Zie r.o. 46 van het eerder aangehaalde A Oy-arrest.
In artikel 18, tweede lid, van de wet wordt aangegeven wat wordt verstaan onder ‘douaneregime’.
Het kan hierbij zowel gaan om Uniegoederen als om niet-Uniegoederen.
Met ‘opslaan’ wordt gedoeld op de in artikel 31bis, lid 3, onderdeel b, van de uitvoeringsverordening bedoelde opslag, waarbij geen sprake is van exclusief gebruik van een onroerende zaak.
Zie o.a. HvJ 3 maart 2005, C-472/03 (Arthur Andersen), ECLI:EU:C:2005:135, HvJ 13 december 2001, C-235/00 (CSC Financial Services), ECLI:EU:C:2001:696 en HvJ 21 juni 2007, C-453/05 (Volker Ludwig), ECLI:EU:C:2007:369.

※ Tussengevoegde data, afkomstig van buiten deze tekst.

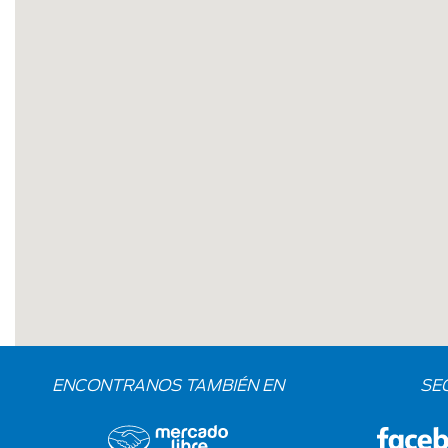
ENCONTRANOS TAMBIÉN EN
SE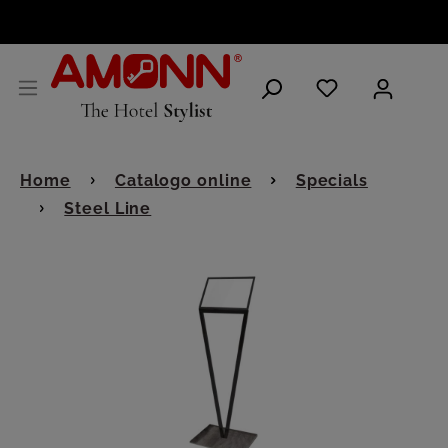
ITALIANO
Home
Catalogo online
Specials
Steel Line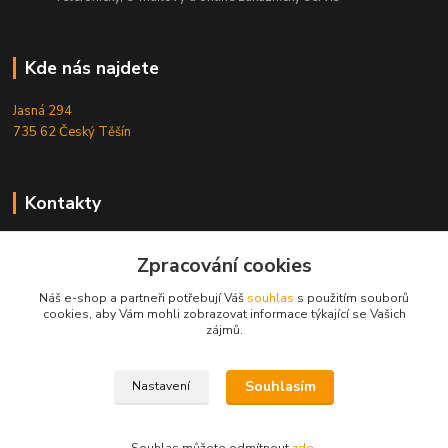
Kde nás najdete
Jasná 294
735 62 Český Těšín
Kontakty
Michal Zamarski
Zpracování cookies
+420724095453
Po-Pá 10-18 hod.
Náš e-shop a partneři potřebují Váš
souhlas
s použitím souborů
cookies, aby Vám mohli zobrazovat informace týkající se Vašich
info@reefhome.cz
zájmů.
Souhlasím
Nastavení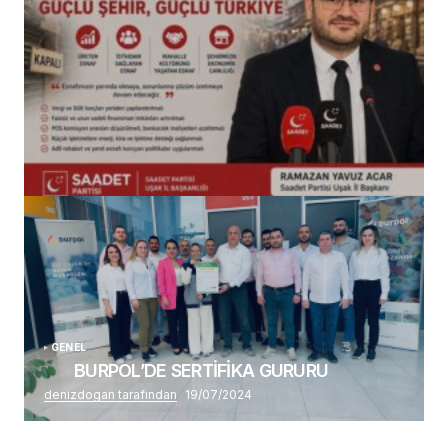
(başlıksız)
Alaattin Karahan tarafından
14/07/2026
GENEL
BURPOL’DE SERTİFİKA GURURU
denizdogan tarafından
19/07/2024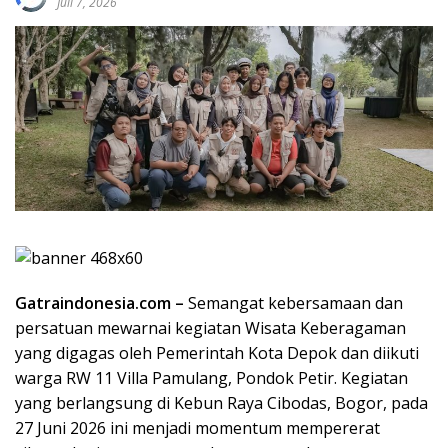
Juli 7, 2026
Gatraindonesia.com –
Semangat kebersamaan dan
persatuan mewarnai kegiatan Wisata Keberagaman
yang digagas oleh Pemerintah Kota Depok dan diikuti
warga RW 11 Villa Pamulang, Pondok Petir. Kegiatan
yang berlangsung di Kebun Raya Cibodas, Bogor, pada
27 Juni 2026 ini menjadi momentum mempererat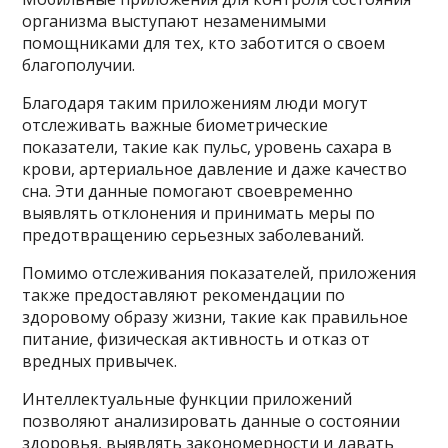
организма выступают незаменимыми
помощниками для тех, кто заботится о своем
благополучии.
Благодаря таким приложениям люди могут
отслеживать важные биометрические
показатели, такие как пульс, уровень сахара в
крови, артериальное давление и даже качество
сна. Эти данные помогают своевременно
выявлять отклонения и принимать меры по
предотвращению серьезных заболеваний.
Помимо отслеживания показателей, приложения
также предоставляют рекомендации по
здоровому образу жизни, такие как правильное
питание, физическая активность и отказ от
вредных привычек.
Интеллектуальные функции приложений
позволяют анализировать данные о состоянии
здоровья, выявлять закономерности и давать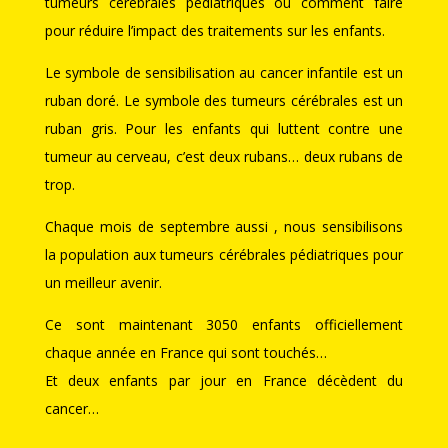
tumeurs cérébrales pédiatriques ou comment faire
pour réduire l’impact des traitements sur les enfants.
Le symbole de sensibilisation au cancer infantile est un
ruban doré. Le symbole des tumeurs cérébrales est un
ruban gris. Pour les enfants qui luttent contre une
tumeur au cerveau, c’est deux rubans… deux rubans de
trop.
Chaque mois de septembre aussi , nous sensibilisons
la population aux tumeurs cérébrales pédiatriques pour
un meilleur avenir.
Ce sont maintenant 3050 enfants officiellement
chaque année en France qui sont touchés…
Et deux enfants par jour en France décèdent du
cancer…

HvJ 18 oktober 2007, C-97/06 (Navicon SA), ECLI:EU:C:2007:609.
‘Charteren’ is het huren van een vervoermiddel (met of zonder bemanning) voor het verrichten van personen- of goederenvervoer.
Waterklerken treden op als contactpersoon tussen de wal en het schip en regelen allerlei organisatorische en administratieve zaken, zoals het in- en uitklaren van het schip en het afrekenen van zeehavengeld.
De uitlener dient dit aan de hand van boeken en bescheiden aan te tonen, d.w.z. via een verklaring van de exploitant van het schip als bedoeld in onderdeel 3.4 van de toelichting op post a.3 en het aantonen dat het uitlenen van het bemanningslid onontbeerlijk/noodzakelijk is voor de exploitatie van het schip.
De verhuurdienst is belast omdat het óf gaat om de verhuur van een roerend boothuis óf om de verhuur van een onroerend boothuis dat is uitgezonderd van de btw-vrijstelling voor de verhuur van onroerende zaken op grond van artikel 11, eerste lid, onderdeel b, van de wet.
Zie Hoge Raad 4 februari 1998, 32.860, ECLI:NL:HR:1998:AA2411.
zie het eerder aangehaalde A Oy-arrest.
zoals (de papieren print van) de confirmation of exit.